### TO DO
Every entry must be given again exactly. Include no pictures.

### MATERIAL PROVIDED
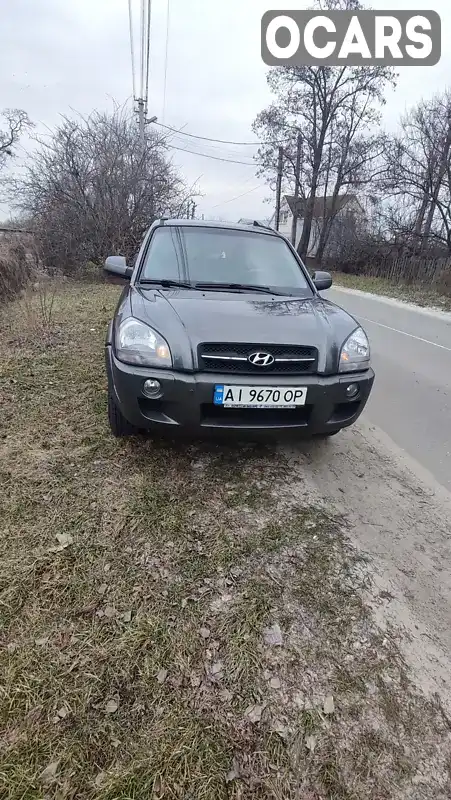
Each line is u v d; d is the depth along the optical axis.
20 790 1.28
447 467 3.28
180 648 1.74
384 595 2.08
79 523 2.35
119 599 1.93
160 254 3.62
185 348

### ANSWER TO THIS EXERCISE
Each line is u v d; d is the depth along the optical axis.
20 790 1.28
447 467 3.28
180 648 1.74
384 595 2.08
79 523 2.35
119 599 1.93
160 254 3.62
185 348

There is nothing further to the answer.